Una vittoria, avvolta da una sconfitta. Anzi, da tre sconfitte assai simboliche che finiscono per condizionare la valutazione dei ballottaggi più della conta generale di tutte le città. Livorno, Perugia e Padova sono tre rovesci pesanti per un partito democratico che solo quindici giorni fa pareva imbattibile e che invece si scopre fragile proprio nelle sue storiche roccaforti – e si potrebbe aggiungere almeno anche Potenza. Segno che le «radici» contano meno e si sta compiendo la mutazione del partito. Secondo Renzi, invece, a cambiare è l’elettorato.
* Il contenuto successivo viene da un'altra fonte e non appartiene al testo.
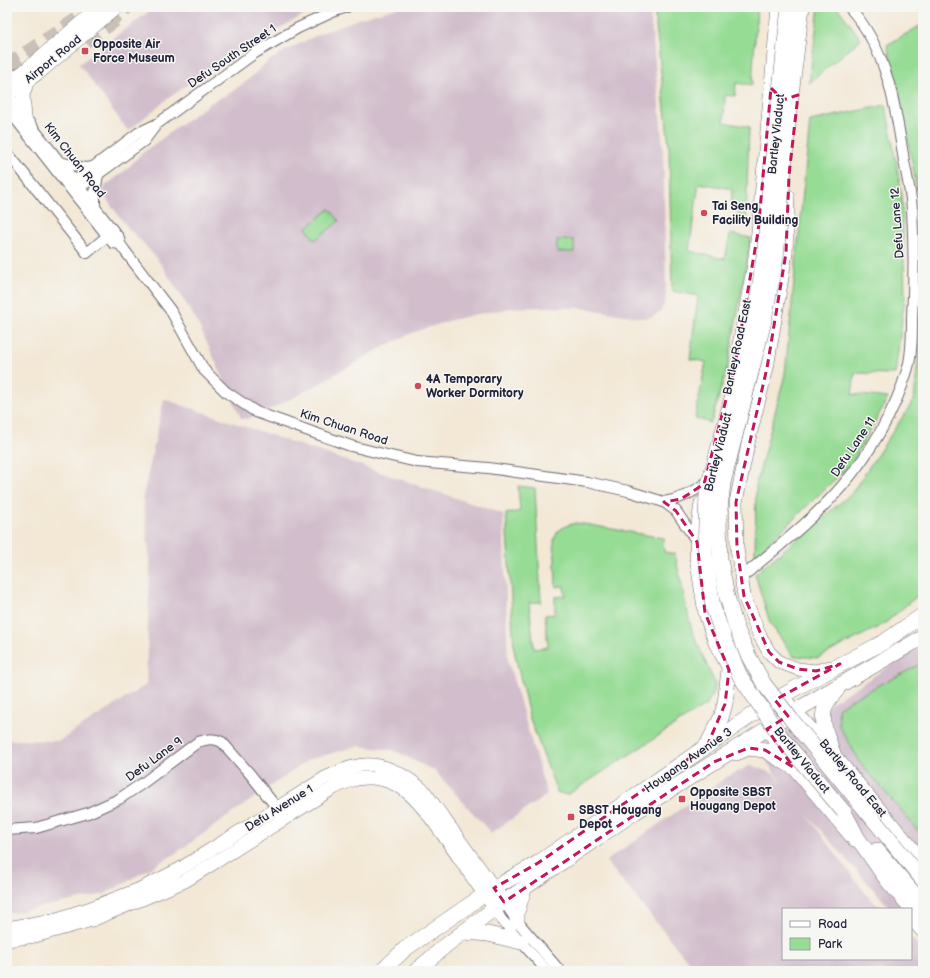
<svg xmlns="http://www.w3.org/2000/svg" width="930" height="978" viewBox="0 0 930 978" font-family="'Balsamiq Sans',sans-serif">
  <style>
    .industrial { fill: #d1bdcb }
    .green { fill: #97dc95; stroke: #5c7f68 }
    .lines { fill: none; stroke-linecap: round; stroke-linejoin: round }
    .highway-tunnel { stroke: #c9c0b7; stroke-width: 15; stroke-dasharray: 15 8; stroke-linecap: butt }
    .minor-casing { stroke: #6b6771; stroke-width: 12 }
    .major-casing { stroke: #6b6771; stroke-width: 14 }
    .highway-casing { stroke: #6b6771; stroke-width: 16 }
    .minor { stroke: #fff; stroke-width: 10 }
    .major { stroke: #fff; stroke-width: 13 }
    .highway { stroke: #fff; stroke-width: 15 }
    .highway-bridge-casing { stroke: #6b6771; stroke-width: 16; stroke-linecap: butt }
    .highway-bridge { stroke: #fff; stroke-width: 15 }
    .marked { fill: none; stroke: #c2185b; stroke-width: 3; stroke-dasharray: 8 5; stroke-linejoin: round }
    .poi-dot { fill: #d1495b; stroke: #f6f6f2; stroke-width: 1.5 }
    .labels { text-anchor: middle; stroke-width: 3; stroke-linejoin: round; paint-order: stroke }
    .poi-label { font-size: 12px; font-weight: bold; fill: #22223b; stroke: #f6f6f2; text-anchor: start }
    .street-label { font-size: 12px; fill: #22223b; stroke: #f6f6f2 }
  </style>
  <rect width="100%" height="100%" fill="#f6f6f2"/>
  <filter id="ink" filterUnits="userSpaceOnUse"><feTurbulence type="fractalNoise" baseFrequency=".025" numOctaves="2"/><feDisplacementMap in="SourceGraphic" scale="8" xChannelSelector="R" yChannelSelector="G"/><feConvolveMatrix kernelMatrix="1 2 1 2 8 2 1 2 1" color-interpolation-filters="sRGB"/></filter>
  <filter id="wash" filterUnits="userSpaceOnUse"><feTurbulence type="fractalNoise" baseFrequency=".012" numOctaves="4" result="noise"/><feDisplacementMap in="SourceGraphic" scale="16" xChannelSelector="R" yChannelSelector="G"/><feGaussianBlur stdDeviation="0.9" result="paint"/><feColorMatrix in="noise" values="0 0 0 0 0 0 0 0 0 0 0 0 0 0 0 0 0 1.4 0 .05"/><feComposite in="paint" operator="in"/></filter>
  <g filter="url(#wash)">
    <rect width="100%" height="100%" fill="#f3e8d6"/>
    <g class="industrial">
      <path d="M155,7H319L227,56L166,100L128,131L79,64Z"/>
      <path d="M399,7L646,8L650,14L651,21L663,147L666,293L665,303L661,311L652,317L642,318L583,308L541,307L511,308L477,314L448,321L412,333L383,347L315,386L277,406L248,419L241,418L197,321L161,264L147,247L128,228L105,197L103,192L105,186L127,169L141,154L210,103L230,93L247,81L266,63L283,52L317,35L358,19Z"/>
      <path d="M164,399L503,514L508,661L547,795L491,833L435,771L393,750L357,746L308,760L173,855L105,894L7,914V740L59,741L146,685L150,563L143,497Z"/>
      <path d="M923,645V941L911,929V909H891L805,813L867,895L881,909H783V959H911V938L923,949V971H696L606,861L725,778L751,765L774,774L783,785L758,749Z"/>
    </g>
    <g class="green">
      <path d="M654,7H757L752,85L736,83L735,96L725,95L724,122L749,127L746,223L738,221L739,212L731,210L732,189L699,183L689,251L725,259L730,234L751,238L728,365L711,423L695,418L706,362L690,359L698,296L672,291L669,146Z"/>
      <path d="M819,7H837L861,39L809,83Z"/>
      <path d="M923,24V280L922,279L919,202L900,95L887,45Z"/>
      <path d="M886,105L902,196L905,297L895,374L855,373L852,394L888,398L852,463L755,556L756,485L785,374L810,121Z"/>
      <path d="M330,209L339,221L315,240L306,228Z"/>
      <rect x="557" y="240" width="17" height="12"/>
      <path d="M923,305V591L884,624L818,658L793,656L770,623L755,574L851,494L914,400Z"/>
      <path d="M518,486L535,488L541,602L529,603L534,649L548,647L545,615L555,614V597L565,596L564,586L556,587L554,539L558,531L566,526L575,523L590,525L663,538L664,552L675,554L691,628L715,684L714,692L706,705L567,795L557,792L529,716L514,650L506,514L520,511Z"/>
      <path d="M923,662V837L860,762L839,726L838,708C865,690 896,679 923,662Z"/>
    </g>
  </g>
  <g filter="url(#ink)">
    <g class="lines">
      <g class="highway-tunnel">
        <path d="M106,24L127,7"/>
        <path d="M85,41L115,20"/>
        <path d="M7,66L80,18"/>
      </g>
      <g class="minor-casing">
        <g id="minor">
          <path d="M7,92L33,128L119,238L120,244L125,251L171,311L204,370L226,392L256,412L351,446L391,456L417,462L488,468L587,482L628,491L664,502L676,511L697,542"/>
          <path d="M7,108L113,243L120,244"/>
          <path d="M10,156L87,253L112,232"/>
          <path d="M60,162L85,168L94,167"/>
          <path d="M68,186L138,133L157,124L255,53L298,28L335,11L347,7"/>
          <path d="M75,191L144,141L156,125"/>
          <path d="M95,207V192L98,175"/>
          <path d="M664,502C680,499 692,494 704,484"/>
          <path d="M741,578C775,549 813,520 842,486C869,455 895,411 907,371C912,356 912,335 912,319C914,283 914,245 912,209C911,193 907,177 904,161C896,108 887,48 849,7"/>
          <path d="M7,830L36,828L88,813L119,799L143,783L198,742C207,739 213,738 222,742L250,774L281,813"/>
          <path d="M504,902L517,921L560,971"/>
          <path d="M495,908L501,919L547,971"/>
        </g>
      </g>
      <g class="major-casing">
        <g id="major">
          <path d="M7,83L24,71L99,7"/>
          <path d="M7,95L40,72L117,7"/>
          <path d="M25,117L23,95L28,80"/>
          <path d="M788,196L786,253L767,368L749,439L736,502L737,548L744,596L759,634L769,652L779,662L798,669L816,671L830,667"/>
          <path d="M738,350L754,264L758,232L778,7"/>
          <path d="M701,503L697,532L696,557L705,613L715,643L734,678"/>
          <path d="M789,704L825,744L923,861"/>
          <path d="M770,733L793,767L854,840"/>
          <path d="M911,918L923,932"/>
          <path d="M7,928L54,920L88,909L140,889L180,869L325,778C339,772 356,763 373,765C392,767 410,779 424,791L504,902"/>
          <path d="M7,940L35,936L92,920L185,881L330,790C343,783 355,777 370,778C382,778 398,784 407,792C422,804 433,821 444,836C461,860 477,885 495,908"/>
        </g>
      </g>
      <g class="highway-casing">
        <g id="highway">
          <path d="M707,745L721,718L725,704L729,670"/>
          <path d="M736,753L748,748L765,750L793,767"/>
          <path d="M833,753C824,728 815,711 837,690"/>
          <path d="M844,812L857,837L887,880L923,921"/>
          <path d="M877,850L923,904"/>
          <path d="M517,921V912L524,889"/>
          <path d="M465,932L488,934L521,942"/>
          <path d="M382,971L405,949L494,888L538,863L756,712L794,689L884,642L923,615"/>
          <path d="M416,971L445,946L495,908L635,812L795,711L923,637"/>
        </g>
      </g>
      <use href="#minor" class="minor"/>
      <use href="#major" class="major"/>
      <use href="#highway" class="highway"/>
      <g class="highway-bridge-casing">
        <g id="highway-bridge">
          <path d="M789,7L771,173L765,250L758,296L740,368L707,491L705,554L713,607L725,641L740,676L781,737L844,812"/>
          <path d="M802,7L789,110L776,258L763,325L723,483L719,518L720,559L727,597L736,627L748,655L764,684L791,719L923,880"/>
        </g>
      </g>
      <use href="#highway-bridge" class="highway-bridge"/>
    </g>
  </g>
  <path class="marked" d="M771,88L783,100L798,95L789,175L786,253L767,368L736,502L737,548L744,596L769,652L779,662L798,669L816,671L840,664L775,700L788,716L767,729L793,767L765,750L748,748L714,762L504,902L494,888L538,863L707,746L725,704L729,670L705,613L697,542L676,511L664,502L681,499L704,484L735,365L758,232Z"/>
  <g class="poi-dot">
    <rect x="81" y="47" width="8" height="8" rx="2"/>
    <circle cx="704" cy="213" r="4"/>
    <circle cx="418" cy="386" r="4"/>
    <rect x="678" y="795" width="8" height="8" rx="2"/>
    <rect x="567" y="813" width="8" height="8" rx="2"/>
  </g>
  <g class="labels">
    <g class="poi-label">
      <text x="93" y="48">Opposite Air<tspan x="93" dy="14">Force Museum</tspan></text>
      <text x="712" y="210">Tai Seng<tspan x="712" dy="14">Facility Building</tspan></text>
      <text x="426" y="383">4A Temporary<tspan x="426" dy="14">Worker Dormitory</tspan></text>
      <text x="690" y="796">Opposite SBST<tspan x="690" dy="14">Hougang Depot</tspan></text>
      <text x="579" y="814">SBST Hougang<tspan x="579" dy="14">Depot</tspan></text>
    </g>
    <g class="street-label">
      <text transform="translate(232 56) rotate(-34)" y="4">Defu South Street 1</text>
      <text transform="translate(53 59) rotate(-39)" y="4">Airport Road</text>
      <text transform="translate(776 134) rotate(-84)" y="4">Bartley Viaduct</text>
      <text transform="translate(75 160) rotate(52)" y="4">Kim Chuan Road</text>
      <text transform="translate(897 223) rotate(-94)" y="4">Defu Lane 12</text>
      <text transform="translate(737 347) rotate(-78)" y="4">Bartley Road East</text>
      <text transform="translate(344 427) rotate(18)" y="4">Kim Chuan Road</text>
      <text transform="translate(853 447) rotate(-56)" y="4">Defu Lane 11</text>
      <text transform="translate(718 452) rotate(-76)" y="4">Bartley Viaduct</text>
      <text transform="translate(154 759) rotate(-36)" y="4">Defu Lane 9</text>
      <text transform="translate(688 760) rotate(-35)" y="4">Hougang Avenue 3</text>
      <text transform="translate(802 760) rotate(51)" y="4">Bartley Viaduct</text>
      <text transform="translate(853 778) rotate(50)" y="4">Bartley Road East</text>
      <text transform="translate(279 808) rotate(-32)" y="4">Defu Avenue 1</text>
    </g>
  </g>
  <rect width="930" height="978" fill="none" stroke="#f6f6f2" stroke-width="24"/>
  <rect x="782" y="908" width="130" height="52" fill="#f6f6f2" stroke="#a1a1a9"/>
  <rect x="790" y="921" width="20" height="6" fill="#ffffff" stroke="#a1a1a9"/>
  <text x="818" y="928" font-size="12" fill="#22223b">Road</text>
  <rect x="790" y="938" width="20" height="12" fill="#97dc95" stroke="#a1a1a9"/>
  <text x="818" y="948" font-size="12" fill="#22223b">Park</text>
</svg>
«È finito il tempo in cui qualcuno sa che in quel posto si vince di sicuro», fa sapere il presidente del Consiglio da Hanoi, in Vietnam, dov’è appena arrivato in visita ufficiale. Il voto di ieri, in altre parole, «segna la fine delle rendite di posizione». Quello di Renzi è un tentativo di analisi del risultato elettorale meno banale di quello che i renziani a Roma e in giro per l’Italia avevano immediatamente messo in circolo. In sintesi: davano tutta la colpa alla minoranza del partito. Possibili molti esempi. Dal neo sindaco di Firenze Nardella, secondo il quale «il risultato negativo si è verificato nelle città dove il Pd non si è rinnovato perché in alcune realtà c’è ancora l’anima del vecchio Pd» a un altro toscano, il deputato renziano Gelli che fa notare come «Livorno fu la federazione che alle primarie si manifestò più lontana dai processi di cambiamento, tanto che Renzi ottenne una percentuale molto bassa», alla neoeletta parlamentare europea Moretti, che in quelle primarie era ancora bersaniana e che adesso spiega come «emerge molto chiaramente una riflessione: laddove il Pd è capace di rinnovamento vince, dove non è forte il segnale di discontinuità si perde».
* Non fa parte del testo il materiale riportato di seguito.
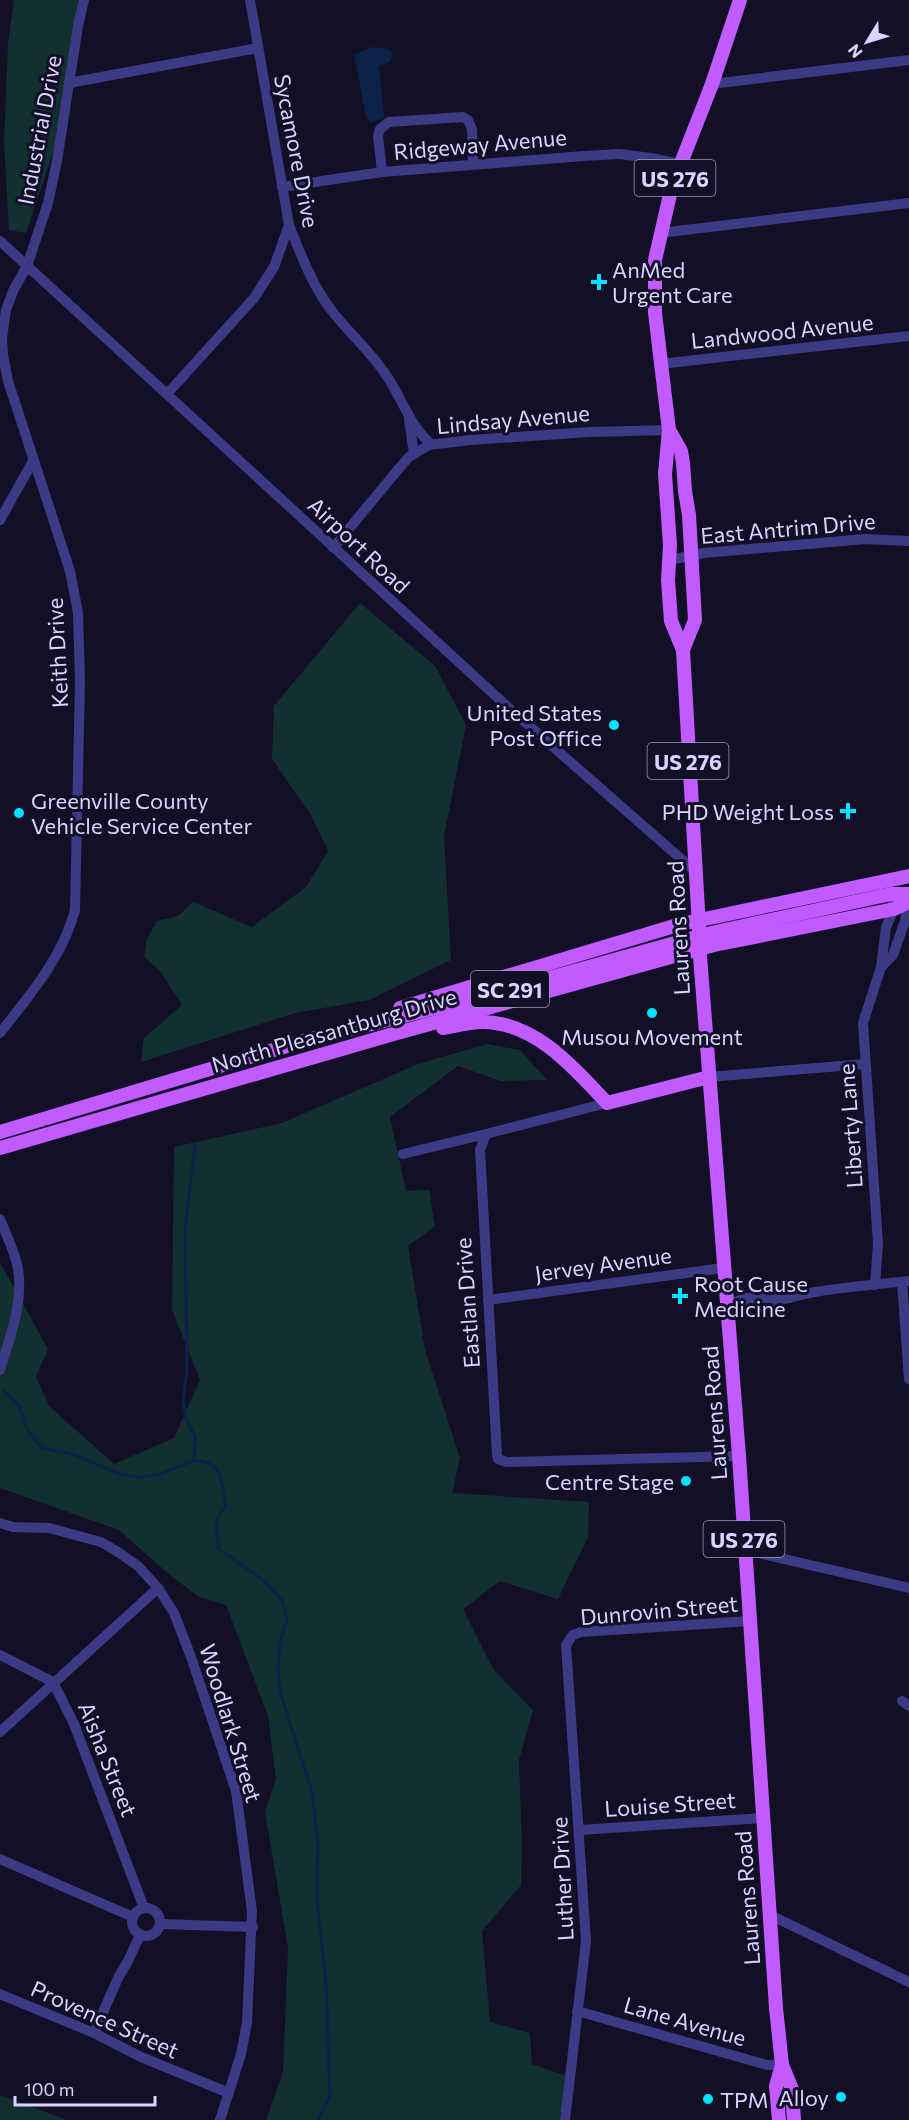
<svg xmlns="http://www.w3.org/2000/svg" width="909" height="2120" font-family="Commissioner,sans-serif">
	<rect width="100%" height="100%" fill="#130f26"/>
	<!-- green -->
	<g fill="#12302f">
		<path d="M14 0H81L68 107 26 233 9 230 4 143 8 44Z"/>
		<path d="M360 603 435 666 466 725 444 836 451 960 369 1000 295 1013 141 1062 144 1038 182 1005 160 971 144 957 147 939 157 921 178 916 193 902 252 927 306 887 328 851 311 815 272 759 274 706Z"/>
		<path d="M487 1044 520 1050 547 1080 501 1081 458 1066 390 1117 406 1191 429 1190 435 1226 408 1246 425 1350 460 1458 452 1493 589 1502 588 1537 558 1599 500 1581 463 1609 493 1669 533 1710 519 1760 522 1845 521 1885 482 1931 490 2022 530 2033 532 2064 566 2076 560 2120H266L283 2072 288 1948 265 1812 276 1779 268 1716 226 1605 199 1597 171 1576 119 1530 0 1488V1262L48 1349 36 1377 49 1406 114 1464 174 1438 200 1380 172 1310 174 1147 282 1123 418 1064Z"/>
		<path d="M0 2095 67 2120H0Z"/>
	</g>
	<!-- water -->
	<path fill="#0c2248" d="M373 47 389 49 393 55 390 62 379 66 384 117 371 123 366 117 354 54Z"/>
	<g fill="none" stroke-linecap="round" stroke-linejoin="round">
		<!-- stream -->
		<g stroke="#0c2248" stroke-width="3">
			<path d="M195 1146 185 1229 187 1370 183 1401 186 1419 195 1436 194 1461C224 1460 221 1481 226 1506 210 1524 219 1527 218 1548L264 1581 282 1600 287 1620 280 1642 278 1671 281 1695 312 1792 318 1842 317 1900 326 1983 330 2096 318 2120"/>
			<path d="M4 1391 19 1406 27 1429 42 1448 72 1454 120 1474 139 1477 158 1475 193 1461"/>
		</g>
		<!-- minor -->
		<g stroke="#3d3a85" stroke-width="10">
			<path d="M250 0 289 225C301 255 312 285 332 311 349 333 371 352 386 375 403 399 408 424 431 444"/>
			<path d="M69 83 258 48"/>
			<path d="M712 84 909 60"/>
			<path d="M382 172 378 136 380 129 389 122 463 117 468 120 472 129 473 164"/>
			<path d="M282 187 382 172 584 156 619 154 651 158 680 164"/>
			<path d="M660 233 909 203"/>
			<path d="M0 241 511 710 696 872"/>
			<path d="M660 364 909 336"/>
			<path d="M167 394 254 298 274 267 289 225"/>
			<path d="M409 419 414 454"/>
			<path d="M0 520 33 461"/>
			<path d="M333 548 396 472 409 457 429 445 470 440 590 432 669 430"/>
			<path d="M670 560 704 553 865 539 909 541"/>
			<path d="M881 967 893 955 905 921 909 903"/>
			<path d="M0 1033C29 996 63 957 75 910L80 681 78 613 70 571 8 381 3 355 2 338 6 310 13 291 27 266 48 203 57 161 78 26 84 0"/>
			<path d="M709 1077 865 1064"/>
			<path d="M607 1103 486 1134 480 1150 497 1455 498 1459 506 1462 739 1456"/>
			<path d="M403 1154 486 1134"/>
			<path d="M0 1219C6 1234 13 1248 17 1264 25 1299 10 1337 0 1370"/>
			<path d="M902 1282 909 1379"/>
			<path d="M875 1285 878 1244 863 1023 881 967 886 927 894 909 891 894"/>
			<path d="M488 1300 723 1268"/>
			<path d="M728 1305C758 1309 785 1297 815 1292 846 1287 878 1284 909 1281"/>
			<path d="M728 1305C748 1295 768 1293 790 1298"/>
			<path d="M0 1523 13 1527 49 1528 101 1542 118 1552 138 1566 158 1588 174 1613 191 1657 236 1791 252 1911 247 2023 241 2054 220 2120"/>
			<path d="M745 1550 909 1588"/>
			<path d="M0 1655 53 1682 74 1724 144 1908"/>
			<path d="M902 1701 909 1706"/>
			<path d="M0 1732 158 1588"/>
			<path d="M579 1830 763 1818"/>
			<path d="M0 1859 133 1917"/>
			<circle cx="146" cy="1922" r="14"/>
			<path d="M770 1915 909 1982"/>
			<path d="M161 1924 253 1927"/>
			<path d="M0 1994 94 2033 141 2057 229 2093"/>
			<path d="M577 2011 767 2065H782"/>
			<path d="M94 2033 118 1978 128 1961 140 1935"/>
			<path d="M565 2120 586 1941 566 1645 573 1635 581 1632 750 1621"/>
		</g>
		<!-- major -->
		<g stroke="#c25bff" stroke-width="14">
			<path d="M669 430 681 451 683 463 685 491 689 515 695 620 683 650"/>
			<path d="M699 927 683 650 671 621 668 580 670 545 665 474 669 430 655 313V260L672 186 712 84 740 0"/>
			<path d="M700 956 739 1456 776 2008 782 2065 792 2089 794 2120"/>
			<path d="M400 1008 681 924 909 876"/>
			<path d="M443 1028C456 1026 471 1021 485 1022 537 1024 574 1068 607 1103L709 1077"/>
			<path d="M0 1132 307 1040 488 995 711 933 891 894H909"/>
			<path d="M0 1148 390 1035 714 945 894 909 909 902"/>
			<path d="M779 2120 776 2086 782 2065"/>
		</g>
		<!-- major-bridge -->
		<path stroke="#c25bff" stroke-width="14" d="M699 927 700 956"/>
	</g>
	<!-- markers -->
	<g fill="#00e5ff" stroke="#130f26" stroke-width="2">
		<path d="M596 273h6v6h6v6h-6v6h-6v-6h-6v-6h6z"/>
		<circle cx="614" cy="725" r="6"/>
		<path d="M845 802h6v6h6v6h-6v6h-6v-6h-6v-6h6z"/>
		<circle cx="19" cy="813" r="6"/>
		<circle cx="652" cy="1013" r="6"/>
		<path d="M677 1287h6v6h6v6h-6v6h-6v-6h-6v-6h6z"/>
		<circle cx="686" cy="1481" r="6"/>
		<circle cx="841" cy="2097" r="6"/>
		<circle cx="708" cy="2099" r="6"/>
	</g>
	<g text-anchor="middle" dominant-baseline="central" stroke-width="6" stroke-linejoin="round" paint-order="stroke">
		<!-- shield labels -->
		<g fill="#130f26" stroke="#9e99be" stroke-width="1.5">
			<rect x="634.5" y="160" width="81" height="36" rx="4.5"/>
			<rect x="647.5" y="743" width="81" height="36" rx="4.5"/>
			<rect x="471" y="971" width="78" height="36" rx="4.5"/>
			<rect x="703.5" y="1521" width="81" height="36" rx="4.5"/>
		</g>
		<g font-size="21" font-weight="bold" fill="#d9d4ff">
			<text x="675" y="178">US 276</text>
			<text x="688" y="761">US 276</text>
			<text x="510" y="989">SC 291</text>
			<text x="744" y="1539">US 276</text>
		</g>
		<!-- street labels -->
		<g font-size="22" fill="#d9d4ff" stroke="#130f26">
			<text transform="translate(39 130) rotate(-79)">Industrial Drive</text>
			<text transform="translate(480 144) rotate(-5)">Ridgeway Avenue</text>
			<text transform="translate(297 151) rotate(79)">Sycamore Drive</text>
			<text transform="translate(782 331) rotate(-6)">Landwood Avenue</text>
			<text transform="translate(513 419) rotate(-5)">Lindsay Avenue</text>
			<text transform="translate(788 528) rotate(-5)">East Antrim Drive</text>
			<text transform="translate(359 545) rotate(43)">Airport Road</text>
			<text transform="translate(57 653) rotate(-93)">Keith Drive</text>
			<text transform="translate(678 928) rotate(-93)">Laurens Road</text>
			<text transform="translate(334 1030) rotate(-16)">North Pleasantburg Drive</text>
			<text transform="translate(850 1126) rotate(-94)">Liberty Lane</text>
			<text transform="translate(603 1264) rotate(-8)">Jervey Avenue</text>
			<text transform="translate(467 1303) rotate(-94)">Eastlan Drive</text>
			<text transform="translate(714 1413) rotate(-94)">Laurens Road</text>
			<text transform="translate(659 1610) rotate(-5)">Dunrovin Street</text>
			<text transform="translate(231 1723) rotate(73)">Woodlark Street</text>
			<text transform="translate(108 1759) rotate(68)">Aisha Street</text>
			<text transform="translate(670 1804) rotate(-4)">Louise Street</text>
			<text transform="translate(562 1879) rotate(-93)">Luther Drive</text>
			<text transform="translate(747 1898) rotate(-94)">Laurens Road</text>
			<text transform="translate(105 2019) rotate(24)">Provence Street</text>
			<text transform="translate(685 2021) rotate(16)">Lane Avenue</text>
		</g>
		<!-- poi labels -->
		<g font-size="22" fill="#d9d4ff" stroke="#130f26" text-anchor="start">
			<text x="612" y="269">AnMed<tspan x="612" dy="25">Urgent Care</tspan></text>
			<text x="602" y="712" text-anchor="end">United States<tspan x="602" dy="25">Post Office</tspan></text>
			<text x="31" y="800">Greenville County<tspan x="31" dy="25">Vehicle Service Center</tspan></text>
			<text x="834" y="811" text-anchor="end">PHD Weight Loss</text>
			<text x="652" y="1036" text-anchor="middle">Musou Movement</text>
			<text x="694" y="1283">Root Cause<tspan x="694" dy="25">Medicine</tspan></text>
			<text x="674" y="1481" text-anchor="end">Centre Stage</text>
			<text x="829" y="2097" text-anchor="end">Alloy</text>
			<text x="720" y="2099">TPM</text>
		</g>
	</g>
	<!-- north arrow -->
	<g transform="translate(867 42) rotate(232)" stroke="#130f26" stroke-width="4.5" paint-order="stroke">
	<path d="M0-4.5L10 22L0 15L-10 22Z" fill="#d9d4ff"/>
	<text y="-9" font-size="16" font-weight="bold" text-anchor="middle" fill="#d9d4ff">N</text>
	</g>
	<!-- scale -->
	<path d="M15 2096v9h140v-9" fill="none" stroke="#d9d4ff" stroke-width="3"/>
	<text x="24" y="2096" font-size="18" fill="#d9d4ff" stroke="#130f26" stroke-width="4.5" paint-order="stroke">100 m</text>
</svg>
Renzi lascia andare avanti i suoi, ma conferma quel profilo prudente che aveva già mostrato all’indomani della vittoria, quella sì inequivocabile del 25 maggio scorso. Non è da lui che vengono gli attacchi alla minoranza. Anzi dal suo seguito in Vietnam trapela il riconoscimento delle «oggettiva sconfitta» del partito a Livorno. Si ripete così lo schema di qualche giorno fa, quando all’indomani dell’arresto del sindaco di Venezia il più stretto collaboratore di Renzi, il sottosegretario alla presidenza del Consiglio Lotti, disse che Orsoni non era un iscritto del partito democratico, per poi essere clamorosamente corretto da Renzi.

Del resto questa è la settimana nella quale il segretario proverà a stringere sui nuovi assetti del partito; il progetto resta quello di includere nella segreteria e alla presidenza dell’assemblea i rappresentanti delle minoranze: bersaniani e giovani turchi almeno, mentre resteranno fuori i civatiani.

«È stata una vittoria e il merito è di tutto il Pd», insistono dunque i colonnelli del segretario. Il vice Guerini offre argomenti numerici – il partito è passato da 15 a 19 capoluoghi amministrati e ha conquistato 160 comuni su 235 – per spostare i riflettori dai «pochi casi in cui il risultato non è stato soddisfacente» all’«abbiamo vinto e il resto sono chiacchiere!». Ma il fatto che sia stata una vittoria mutilata non può non pesare, specie per chi come Renzi è sempre molto attento al «trend» e due settimane fa veniva raccontato come un’imbattibile. Torna sul concetto della fine delle «rendite di posizione» il responsabile enti locali Bonaccini: «Vale anche per gli altri, si vedano le splendide affermazioni al nord come Pavia e Bergamo». Di nuovo: stanno cambiando gli elettori, o è cambiato il Pd?

Di certo lo sforzo unitario si ferma appena gli ultras del segretario passa dalle allusioni al «vecchio Pd» ai nomi: tutti i candidati sconfitti infatti risultano non essere dei renziani propriamente detti. Ruggeri a Livorno, Boccali a Perugia, Rossi a Padova e Tidei a Civitavecchia vengono prontamente ricondotti alle diverse minoranze interne. Cosa che fa reagire Cuperlo («cuperliano» è il candidato sconfitto a Perugia): «Si vince e si perde insieme, a me di come un candidato sindaco si è schierato al congresso non interessa un grammo. E vi giuro che a volte neppure lo so». Mentre Bersani tenta una riflessione più ampia: «Abbiamo in una situazione in cui il Pd è un po’ contro il resto del mondo. A poco a poco non c’è più un bipolarismo ma una specie di tripolarismo e quando gli altri due si ammucchiano sono problemi». Che in fondo è la vecchia posizione di chi continua a preferire la ricerca delle alleanze alla «vocazione maggioritaria». Anche di fronte al 40% delle europee.